Lehigh Valley utility providers are asking or ordering customers to conserve water as Lehigh and Northampton counties remain under a state Drought Watch to start 2026.
The U.S. Drought Monitor website at drought.gov says all of Northampton County is under a drought, with 79.3% of the county considered in severe drought and the southernmost 20.7% under moderate drought.
Lehigh County, the federal monitor says, is split about even between severe and moderate drought — again with the most dire conditions across the county’s northern communities.
Some relief is expected, according to the National Weather Service, though it won’t come close to erasing precipitation deficits that have lingered since fall 2024.
Rain is expected to develop Wednesday afternoon as a warm front lifts northward through the area, then taper off in the evening, totaling less than one-tenth of an inch.
“Now, it is light rain showers — it’s not anything heavy,” meteorologist Bobby Martrich said in a forecast video Tuesday for his Lehigh Valley-based EPAWA Weather Consulting LLC. “So I don’t want you to get excited, thinking, ‘Oh, well, we’re going to have rain clearing out all the salt we have all over the place.’”

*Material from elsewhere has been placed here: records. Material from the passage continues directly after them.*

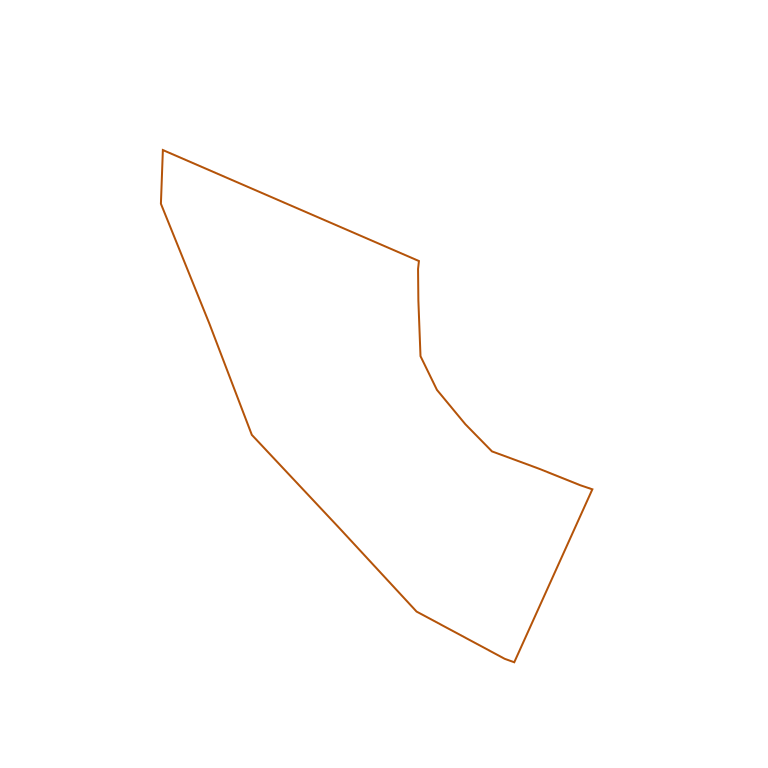 15, Ad Dawhah, Qatar, rotated 64°
{"feature_id": "91078587B20152806481978", "entity_name": "15", "entity_type": "district", "adm_level": 2, "iso_a3": "QAT", "parent_name": "Qatar", "parent_adm1": "Ad Dawhah", "projection": "albers", "projection_center": [51.541, 25.276], "detail": "fine", "context": "isolated", "style": "outline", "palette": "amber", "viewbox_px": 768, "rotation_deg": 64, "n_neighbors": 0, "source": "geoboundaries", "source_scale": "gbopen_adm2", "svg_char_len": 416}
<svg xmlns="http://www.w3.org/2000/svg" viewBox="0 0 768 768"><g transform="rotate(64 384 384)"><path d="M691.2,388.9L570.0,242.9L560.9,252.1L527.9,282.0L491.9,316.5L455.9,328.5L412.5,339.0L384.2,339.0L375.0,339.0L324.0,316.5L295.6,303.0L288.8,298.7L76.8,480.2L124.2,505.5L253.2,514.5L349.3,523.1L371.8,525.1L493.3,487.5L602.8,454.5L683.9,396.0L691.2,388.9Z" fill="none" stroke="#b45309" stroke-width="2"/></g></svg>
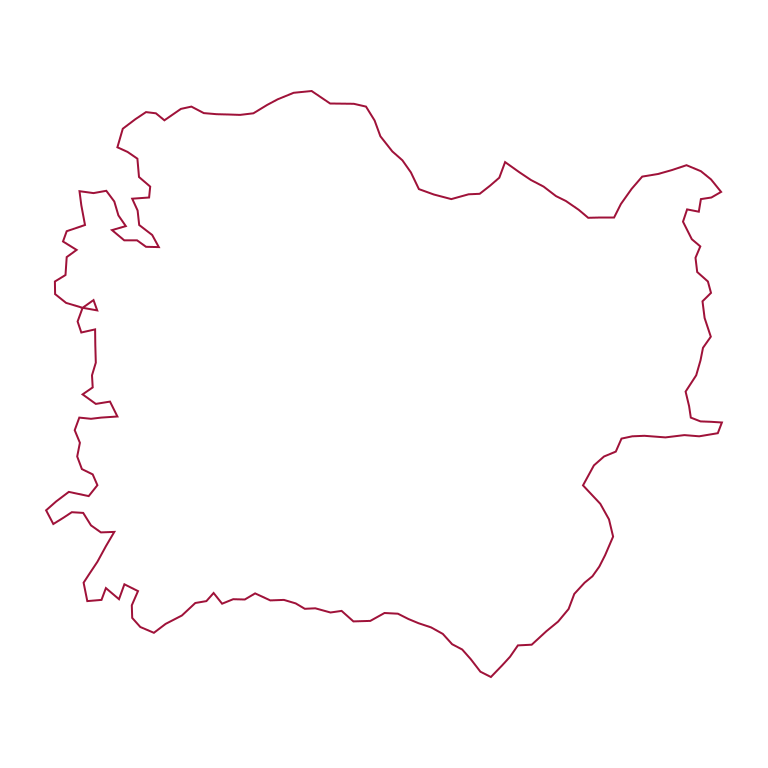 the district of Dois Irmãos das Missões, Rio Grande do Sul, Brazil
{"feature_id": "56859067B898462475096", "entity_name": "Dois Irmãos das Missões", "entity_type": "district", "adm_level": 2, "iso_a3": "BRA", "parent_name": "Brazil", "parent_adm1": "Rio Grande do Sul", "projection": "mercator", "projection_center": [-53.505, -27.678], "detail": "fine", "context": "isolated", "style": "outline", "palette": "rose", "viewbox_px": 768, "rotation_deg": 0, "n_neighbors": 0, "source": "geoboundaries", "source_scale": "gbopen_adm2", "svg_char_len": 2598}
<svg xmlns="http://www.w3.org/2000/svg" viewBox="0 0 768 768"><path d="M686.5,165.2L671.8,170.1L658.0,174.0L642.2,176.6L631.6,188.9L620.9,204.0L614.1,217.5L600.9,217.5L588.2,217.8L578.7,209.8L565.9,201.0L556.0,196.1L543.6,186.6L531.1,180.1L519.3,172.2L505.1,162.1L499.3,177.7L489.8,185.9L479.7,193.8L468.6,194.3L451.3,199.1L433.8,194.5L418.9,189.1L410.9,172.4L402.4,160.3L392.3,151.4L380.4,136.3L374.6,120.5L366.0,106.6L353.8,103.8L330.1,103.5L311.6,91.0L293.6,92.8L277.7,99.3L267.2,104.9L253.4,113.3L240.0,114.9L228.5,114.5L216.7,114.2L203.8,113.1L191.4,106.6L180.9,108.9L164.4,120.3L155.9,113.3L146.0,112.1L135.5,119.1L122.8,128.7L117.4,147.3L127.5,151.9L137.4,158.7L139.0,177.0L150.2,186.6L149.1,197.5L132.2,198.7L137.6,210.5L139.2,225.0L152.2,235.0L158.8,247.1L146.0,246.8L137.0,240.3L124.2,240.3L112.0,230.1L125.8,226.1L118.4,215.4L114.3,201.5L106.3,190.8L93.5,193.1L79.5,191.2L81.3,205.2L85.0,225.0L66.7,231.2L63.0,241.5L76.6,249.9L66.7,257.1L65.5,275.0L54.9,281.5L55.1,294.1L66.1,302.9L82.6,307.8L77.6,321.5L81.3,332.5L95.1,329.4L95.3,344.8L95.8,362.7L92.0,375.3L92.7,387.4L82.6,394.4L95.8,403.9L110.0,401.6L117.4,416.5L101.1,417.6L91.0,418.8L79.3,417.6L74.7,430.2L79.9,442.8L77.2,456.5L81.9,469.1L92.7,474.4L97.4,485.2L88.7,496.1L68.8,491.9L56.2,501.4L46.1,510.3L53.3,524.0L63.0,518.0L71.8,512.2L83.2,512.9L91.0,525.4L100.9,532.4L114.3,531.9L105.9,546.2L97.4,561.8L90.0,572.9L83.6,582.7L87.3,601.1L101.5,599.9L105.9,588.1L119.0,599.2L124.4,584.3L138.0,591.1L131.8,605.3L132.2,617.9L140.3,627.0L153.9,632.8L165.6,623.9L181.9,615.5L195.3,603.0L206.4,601.1L213.6,593.0L222.1,603.7L233.2,599.2L244.8,599.5L255.1,593.4L270.3,600.4L283.9,599.9L295.7,603.4L304.8,608.8L315.3,608.3L330.5,612.5L341.6,610.9L353.4,621.4L370.3,620.9L384.5,613.0L397.9,613.7L408.4,619.0L418.5,623.2L431.1,627.4L442.8,633.9L452.1,644.2L462.2,649.5L470.7,659.1L480.4,671.7L490.9,677.0L502.4,665.1L510.0,656.8L517.9,645.4L531.7,644.7L546.5,631.1L558.1,621.6L568.6,609.0L574.3,593.9L584.6,582.7L592.5,576.2L599.3,566.6L605.1,555.2L613.1,536.6L609.0,519.4L600.3,503.8L583.0,485.4L593.9,465.4L604.0,456.5L615.8,451.6L621.5,438.6L632.3,436.3L644.4,435.8L665.4,437.4L684.4,435.1L699.2,436.3L717.8,433.2L721.9,422.5L711.0,421.8L700.5,421.4L690.8,417.6L689.1,406.2L685.6,391.6L696.2,375.3L700.5,360.4L703.0,347.8L710.8,336.7L704.6,318.0L702.5,301.3L711.0,292.9L707.9,281.5L697.2,272.0L695.5,257.8L700.3,246.4L691.8,239.2L683.0,221.7L687.1,209.4L698.8,211.7L700.9,199.1L711.4,197.5L721.1,191.9L711.0,179.4L700.9,171.2L686.5,165.2ZM82.6,307.8L93.5,300.1L97.2,310.4L82.6,307.8Z" fill="none" stroke="#9f1239" stroke-width="2"/></svg>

A low pressure system crossing the area Friday will bring another round of rain. Some mixed precipitation and light icing are possible from the I-78 corridor northward, with the I-80 corridor in the Poconos having the highest potential for light icing impacts. New rainfall amounts are expected to be around a half-inch across the region.
MORE: Lehigh Valley weather: Fog clearing, rain arrives midweek
As of Tuesday, the weather service’s climate station at Lehigh Valley International Airport had recorded just 0.12 of an inch of precipitation for the first half of February. That’s 92% less than the normal 1.55 inches month-to-date.
Since Jan. 1, the weather service reports 2.64 inches of precipitation at the airport outside Allentown — a little more than half of the normal 4.85 inches through mid-February.
Since Sept. 1, 2024, the airport has recorded 58.15 inches of precipitation — about two-thirds of the normal 86.26 inches for that period through mid-February 2026.
Pennsylvania’s Drought Watch covers 40 counties: Adams, Beaver, Bedford, Berks, Bradford, Butler, Cambria, Carbon, Chester, Clarion, Clearfield, Clinton, Cumberland, Franklin, Fulton, Huntingdon, Indiana, Jefferson, Juniata, Lackawanna, Lancaster, Lawrence, Lebanon, Lehigh, Luzerne, Lycoming, Mercer, Mifflin, Monroe, Northampton, Northumberland, Perry, Pike, Schuylkill, Snyder, Somerset, Tioga, Union, Venango, and Washington. Fulton County is in Drought Warning.
The Lehigh County Authority on Feb. 1 asked its customers to “take immediate steps to conserve water and remain alert for signs of potential leaks.”
And American Water on Feb. 4 issued a mandatory 10-15% water conservation order for its 3,700 or so customers in Northampton County’s Bangor and Roseto boroughs and Plainfield, Upper Mount Bethel and Washington townships.
Looking ahead to next weekend, a significant winter storm is possible Sunday as low pressure deepens and slides west to east, exiting off the northern Mid-Atlantic coast. This system has potential for accumulating widespread snowfall across the region, though the exact track remains uncertain.